French actress Anais Demoustier (L)

A French incest "fairytale" brought a touch of scandal to the Cannes Film Festival Tuesday but even the frisson of illicit sex couldn't save the movie from a critical mauling.

"Marguerite and Julien", one of five French movies among the 19 contenders for the top prize at the world's biggest cinema showcase, tells the true story of aristocratic siblings in 16th century France whose deep love turns into physical passion when they reach adolescence.

French actress-turned-director Valerie Donzelli said she was attracted to the bohemian spirit of the story, adapted from an unrealised screenplay by Jean Gruault, who wrote it in the 1970s for French New Wave icon Francois Truffaut.

Flouting religion, the law and their family, the star-crossed lovers run away together from the chateau of their childhood, and Marguerite quickly gets pregnant.
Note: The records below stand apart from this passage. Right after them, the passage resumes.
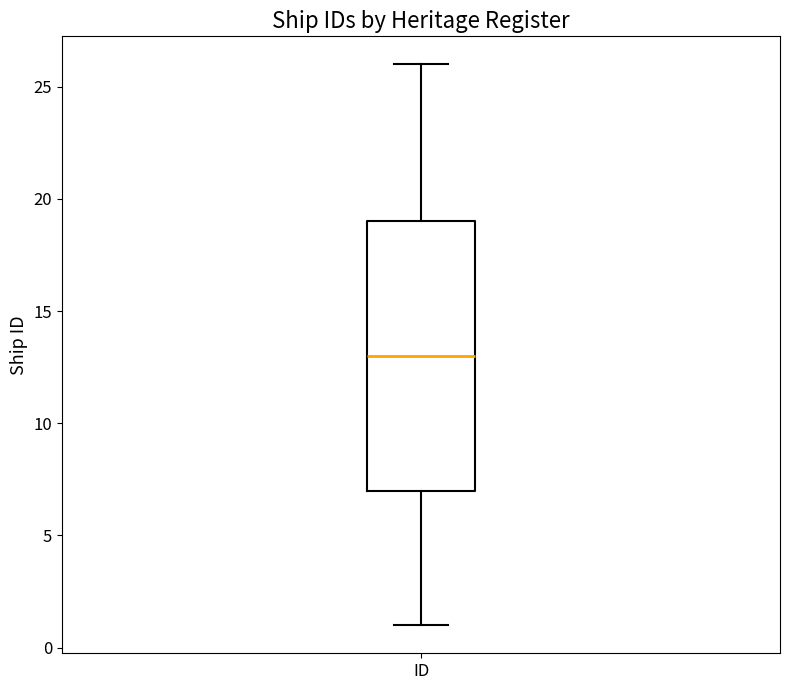

Read this box plot against the y-axis: the position of the median line, the range covered by the box, and the ends of both whiskers. The values are not printed on the chart, so give them approximately, as read against the axis.

median 13, box 7 to 19, whiskers 1 to 26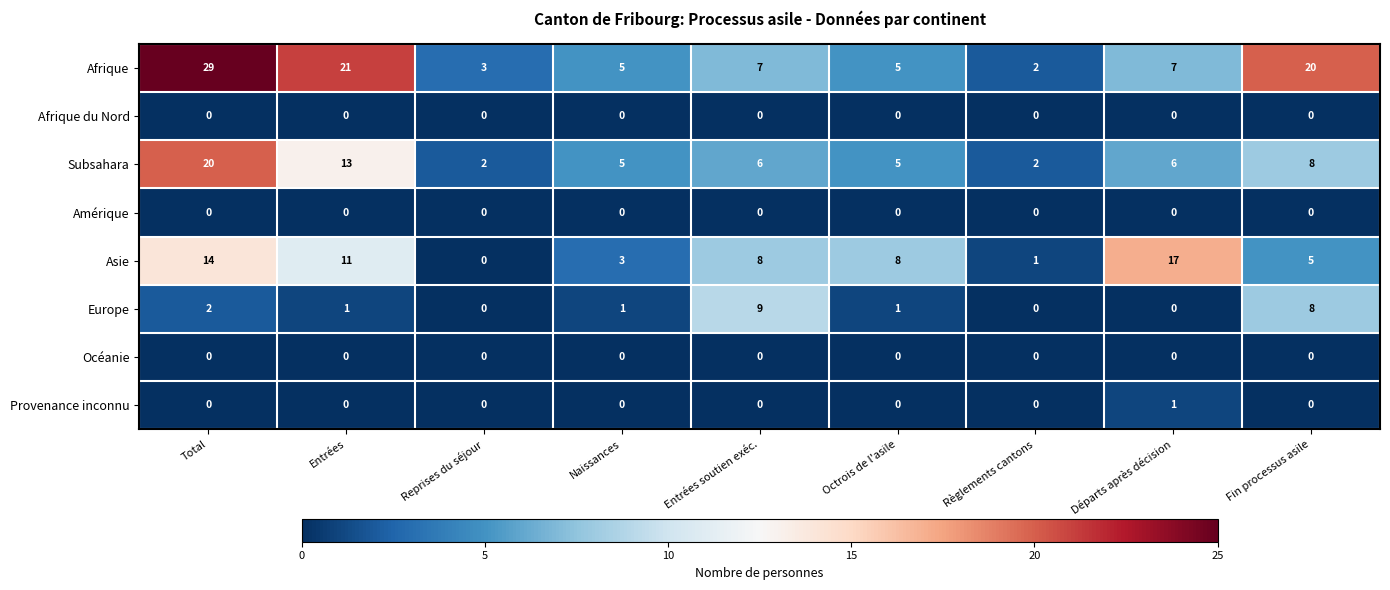

What is the total value across all series at Octrois de l'asile?

19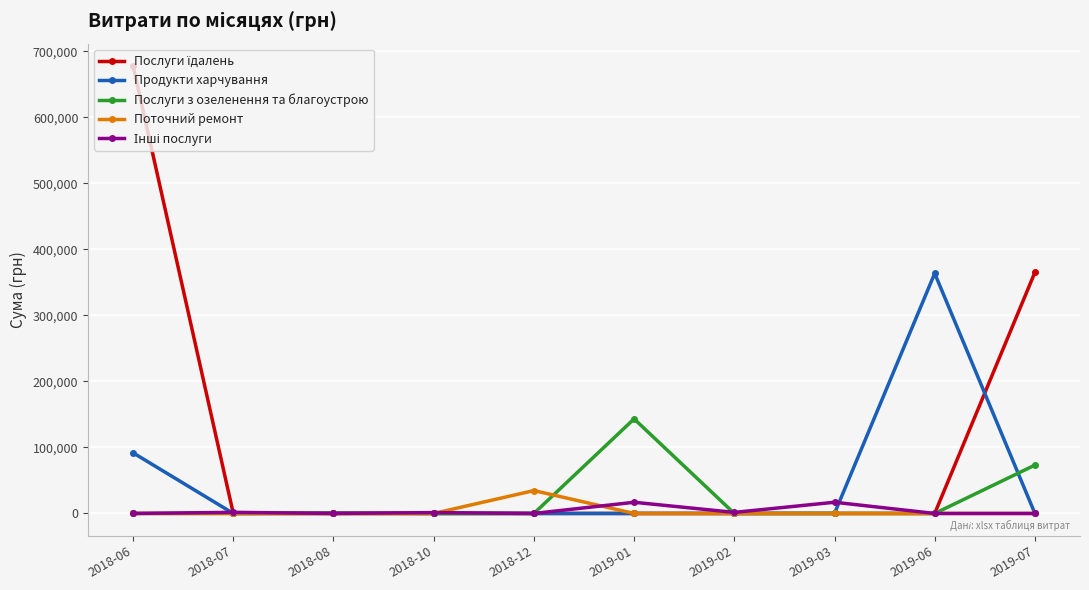

At which category is the sum across all series the highest?

2018-06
But the authorities soon catch up with them with arrest warrants for a capital crime. When their father appeals to the king's secretary of state for clemency, he refuses on image grounds: "All of Europe says the French court is a whorehouse."   
Donzelli tells the once-upon-a-time story with a childlike innocence, narrated by latter-day girls in an orphanage breathlessly telling the scandalous tale.

"The idea was to depict Marguerite and Julien like a myth or a legend -- they were like rock stars who fascinated these orphans," she said.

"The film needed to be dealt with in that manner so we had the idea of telling the fairytale to these young children."

Donzelli also weaves in anachronistic elements such as police helicopters, electronics and blaring pop music -- reminiscent of Sofia Coppola's "Marie Antoinette", which was also panned by Cannes critics when it opened the festival in 2006.

However the reaction to "Marguerite and Julien" has proved far more vicious.

- 'Buttock-clenchingly embarrassing' -

Film industry bible Variety remarked drolly that "incest has never felt so cloying".

"The film is a painfully silly, laughably naive Romance with a capital 'R'," reviewer Jay Weissberg said.

Reviewer Peter Bradshaw of London's The Guardian newspaper said the movie "joins the ranks of Cannes' most appallingly bad films", calling it "buttock-clenchingly embarrassing".

"There are turkeys and there are turkeys. This is a turkey de luxe, with stuffing, bread sauce, and a paper hat," he said.
"It is strange that Cannes will keep on mystifyingly offering us terrible movies from its home turf or home team."

Trade magazine The Hollywood Reporter called it "bonkers" in style and "rather odd" that the sex between siblings was not presented as "problematic in any way", even when told as a children's story.

"Only in France," it concluded.

French newspaper L'Express admitted the film was likely to divide critics but hailed "the uniqueness of (Donzelli's) vision and tone -- never affected but ceaselessly inventive".

Most of the French films in competition this year have drawn only mixed reviews.

However the biggest competition flop at the festival so far has been the US movie "The Sea of Trees", a far-fetched existential drama directed by Gus Van Sant and starring Matthew McConaughey and Naomi Watts. It was loudly booed at its press previews.

Cannes tends to revel in scandal and has another sure-fire provocation in the offing later this week.  

Gaspar Noe, an Argentinian-born director who works in France will be showing his movie "Love" -- suggested to be heavily pornographic, based on an X-rated poster he released online -- in a midnight screening.

The festival wraps up Sunday with a gala awards ceremony where a jury led by US filmmakers Joel and Ethan Coen will decide the Cannes prizes.